Sebagai gambaran umum, Sadi dan Ari yang juga aktif mengurus Badan Usaha Milik Desa (Bumdes) Desa Sidomulyo, mengaku mengelola dana hampir Rp1 miliar untuk diputar. Setiap bulan, kata Sadi yang menjadi ketua Bumdes, setidaknya ada transaksi rata-rata Rp100 juta.

“Jadi, kalau perkiraan saya, uang beredar di Desa ini setiap bulannya lebih dari Rp10 miliar. Yang paling besar itu dari perdagangan karet dan sawit. Apalagi sekarang harga karet cukup tinggi, bisa Rp12 ribuan. Artinya, daya beli masyarakat cukup lumayan,” tambah Sadi.

Tentang pinjaman dari PTPN VII, Sadi mengaku sangat membantu usahanya. Meskipun relatif kecil, tetapi dari niatnya membantu usaha kecil sangat terlihat.

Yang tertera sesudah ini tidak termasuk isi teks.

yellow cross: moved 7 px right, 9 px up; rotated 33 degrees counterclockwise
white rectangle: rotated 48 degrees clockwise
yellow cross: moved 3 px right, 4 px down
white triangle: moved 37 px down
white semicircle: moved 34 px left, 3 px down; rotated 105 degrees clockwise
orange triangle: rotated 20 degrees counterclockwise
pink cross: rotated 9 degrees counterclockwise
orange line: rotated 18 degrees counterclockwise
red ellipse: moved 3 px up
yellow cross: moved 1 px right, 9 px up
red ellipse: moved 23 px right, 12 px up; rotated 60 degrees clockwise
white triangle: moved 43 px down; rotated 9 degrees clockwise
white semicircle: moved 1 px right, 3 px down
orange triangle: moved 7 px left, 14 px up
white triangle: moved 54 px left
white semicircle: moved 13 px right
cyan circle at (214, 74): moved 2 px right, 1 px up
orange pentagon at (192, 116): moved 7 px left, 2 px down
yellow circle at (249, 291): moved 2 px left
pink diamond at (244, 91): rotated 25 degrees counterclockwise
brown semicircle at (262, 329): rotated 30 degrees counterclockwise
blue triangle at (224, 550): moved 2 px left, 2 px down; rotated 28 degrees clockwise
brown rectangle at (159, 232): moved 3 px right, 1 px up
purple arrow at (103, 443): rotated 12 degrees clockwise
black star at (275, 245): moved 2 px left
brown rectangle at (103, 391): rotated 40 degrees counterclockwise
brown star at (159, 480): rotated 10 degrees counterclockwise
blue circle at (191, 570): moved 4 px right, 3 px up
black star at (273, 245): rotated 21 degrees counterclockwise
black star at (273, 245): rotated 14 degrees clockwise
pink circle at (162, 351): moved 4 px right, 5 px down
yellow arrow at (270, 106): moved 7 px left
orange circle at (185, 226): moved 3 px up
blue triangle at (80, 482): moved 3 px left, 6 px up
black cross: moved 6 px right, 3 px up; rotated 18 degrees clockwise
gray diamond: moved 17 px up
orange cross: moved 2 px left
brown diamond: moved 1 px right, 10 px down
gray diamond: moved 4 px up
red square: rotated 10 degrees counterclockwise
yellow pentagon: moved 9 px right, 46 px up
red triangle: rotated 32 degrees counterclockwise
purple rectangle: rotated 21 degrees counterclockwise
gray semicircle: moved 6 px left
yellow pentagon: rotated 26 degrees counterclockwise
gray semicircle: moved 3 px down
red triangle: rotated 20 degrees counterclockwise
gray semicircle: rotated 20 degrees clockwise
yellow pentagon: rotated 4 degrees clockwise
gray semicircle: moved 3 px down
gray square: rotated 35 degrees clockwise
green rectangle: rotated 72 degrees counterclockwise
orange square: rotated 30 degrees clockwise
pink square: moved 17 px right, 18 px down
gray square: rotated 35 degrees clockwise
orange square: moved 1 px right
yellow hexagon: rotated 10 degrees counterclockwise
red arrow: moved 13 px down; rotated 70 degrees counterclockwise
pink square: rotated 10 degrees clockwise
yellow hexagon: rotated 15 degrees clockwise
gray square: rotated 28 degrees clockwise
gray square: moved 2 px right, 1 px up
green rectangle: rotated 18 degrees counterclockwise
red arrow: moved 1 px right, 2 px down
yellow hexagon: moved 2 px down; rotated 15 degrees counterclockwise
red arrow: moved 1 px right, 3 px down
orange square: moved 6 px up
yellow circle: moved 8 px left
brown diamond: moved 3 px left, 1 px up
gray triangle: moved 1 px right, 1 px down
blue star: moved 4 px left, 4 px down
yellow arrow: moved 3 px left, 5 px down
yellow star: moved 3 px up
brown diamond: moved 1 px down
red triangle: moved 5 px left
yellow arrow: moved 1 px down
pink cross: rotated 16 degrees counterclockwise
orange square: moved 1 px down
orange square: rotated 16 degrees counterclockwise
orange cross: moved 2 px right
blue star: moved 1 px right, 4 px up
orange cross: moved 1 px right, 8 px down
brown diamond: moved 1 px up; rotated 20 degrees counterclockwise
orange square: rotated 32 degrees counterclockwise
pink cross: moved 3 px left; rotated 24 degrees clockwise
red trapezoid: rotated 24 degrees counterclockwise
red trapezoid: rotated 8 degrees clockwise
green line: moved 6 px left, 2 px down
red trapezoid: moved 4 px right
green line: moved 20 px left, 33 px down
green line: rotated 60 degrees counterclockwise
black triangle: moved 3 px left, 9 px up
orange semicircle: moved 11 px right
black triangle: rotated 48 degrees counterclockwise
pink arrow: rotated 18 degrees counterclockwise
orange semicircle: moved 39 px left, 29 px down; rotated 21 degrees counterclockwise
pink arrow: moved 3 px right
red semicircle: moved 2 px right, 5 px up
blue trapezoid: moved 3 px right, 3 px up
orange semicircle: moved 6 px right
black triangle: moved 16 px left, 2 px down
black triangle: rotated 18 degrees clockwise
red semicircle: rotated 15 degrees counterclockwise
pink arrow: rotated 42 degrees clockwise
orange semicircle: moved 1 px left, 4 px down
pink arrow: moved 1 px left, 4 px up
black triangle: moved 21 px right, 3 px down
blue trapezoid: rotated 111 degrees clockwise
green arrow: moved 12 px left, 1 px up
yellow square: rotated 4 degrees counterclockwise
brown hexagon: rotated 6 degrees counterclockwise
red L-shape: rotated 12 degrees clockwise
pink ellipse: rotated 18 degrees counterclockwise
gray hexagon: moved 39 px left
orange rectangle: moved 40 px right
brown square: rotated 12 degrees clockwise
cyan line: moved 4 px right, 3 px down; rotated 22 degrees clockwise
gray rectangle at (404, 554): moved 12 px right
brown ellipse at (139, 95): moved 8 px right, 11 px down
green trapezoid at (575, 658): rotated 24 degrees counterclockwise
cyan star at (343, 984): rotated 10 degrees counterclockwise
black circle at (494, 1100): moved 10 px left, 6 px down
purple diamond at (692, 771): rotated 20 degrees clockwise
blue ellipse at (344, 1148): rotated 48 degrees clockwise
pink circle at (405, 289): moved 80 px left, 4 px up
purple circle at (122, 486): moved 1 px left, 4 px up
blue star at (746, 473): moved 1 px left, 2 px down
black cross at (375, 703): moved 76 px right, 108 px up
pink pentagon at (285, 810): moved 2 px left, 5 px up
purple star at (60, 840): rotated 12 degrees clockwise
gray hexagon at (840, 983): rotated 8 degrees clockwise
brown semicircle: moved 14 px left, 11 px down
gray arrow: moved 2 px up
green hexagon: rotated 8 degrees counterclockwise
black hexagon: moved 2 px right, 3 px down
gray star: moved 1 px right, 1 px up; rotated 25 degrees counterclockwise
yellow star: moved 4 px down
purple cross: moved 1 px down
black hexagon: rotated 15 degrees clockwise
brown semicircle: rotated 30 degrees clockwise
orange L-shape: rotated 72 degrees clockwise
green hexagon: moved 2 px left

Ia mengatakan, pinjaman dari PTPN VII hanya ada jasa administrasi 0,25 persen per bulan.

“Enaknya pinjaman PTPN VII itu simpel. Dapat Rp7 juta ya utuh Rp7 juta dengan jasa administrasi 0,25 persen. Ada tenggang waktu tiga bulan lagi untuk mulai cicilan. Kalau KUR, bunganya 0,31 persen, ada potongan administrasi notaris, terus satu cicilan harus mengendap nggak bisa dicairin,” kata Sadi.

Kepada PTPN VII, Sadi berdoa agar PTPN VII Unit Bentayan kembali bertumbuh dan berjaya lagi. (Rls/KN)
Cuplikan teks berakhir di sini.